I have RNA-Seq data from a prokaryotic non-model organism (Microbacterium) and I am doing a gene set enrichment analysis. I mapped my amino acid sequences to KO annotations first. I then managed to do the gene set enrichment analysis by using organism = 'ko'
.
gse_kegg <- gseKEGG(
geneList = geneList,
organism = 'ko',
minGSSize = 120,
pvalueCutoff = 0.05,
verbose = FALSE)
The output is somewhat unspecific (e.g. upregulated is "biosynthesis of secondary metabolites") and thus not very useful.
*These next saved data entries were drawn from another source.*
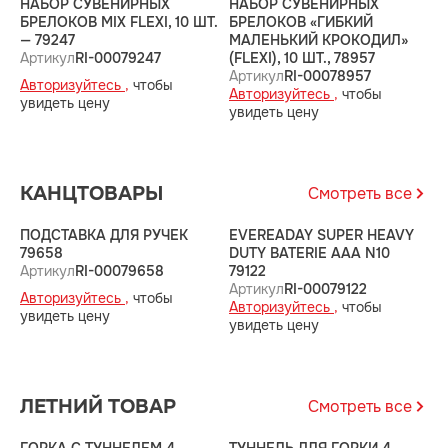
НАБОР СУВЕНИРНЫХ
НАБОР СУВЕНИРНЫХ
Н
БРЕЛОКОВ MIX FLEXI, 10 ШТ.
БРЕЛОКОВ «ГИБКИЙ
Б
— 79247
МАЛЕНЬКИЙ КРОКОДИЛ»
К
Артикул
RI-00079247
(FLEXI), 10 ШТ., 78957
А
Артикул
RI-00078957
Авторизуйтесь ,
чтобы
А
Авторизуйтесь ,
чтобы
увидеть цену
у
увидеть цену
КАНЦТОВАРЫ
Смотреть все
ПОДСТАВКА ДЛЯ РУЧЕК
EVEREADAY SUPER HEAVY
E
79658
DUTY BATERIE AAA N10
D
Артикул
RI-00079658
79122
А
Артикул
RI-00079122
Авторизуйтесь ,
чтобы
А
Авторизуйтесь ,
чтобы
увидеть цену
у
увидеть цену
ЛЕТНИЙ ТОВАР
Смотреть все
My second thought is that I could potentially make use of a closely related genome that is KEGG annotated and thus listed in https://www.genome.jp/kegg/catalog/org_list.html. However, I don't have the gene mapping between the reference and my sequences.
For example, when I try:
gse_kegg <- gseKEGG(
geneList = geneList,
organism = 'mfol',
key = 'kegg',
minGSSize = 120,
pvalueCutoff = 0.05,
verbose = FALSE)
I obviously get an error: Expected input gene ID: ,DXT68_06835,DXT68_14490
, because my gene names are not mapped to the KEGG names of the reference.
Does anybody have an idea, how I can use the organism mfol
with my input genes? How can I map my genes to e.g. gene ID: DXT68_15070
?
Any help would be greatly appreciated.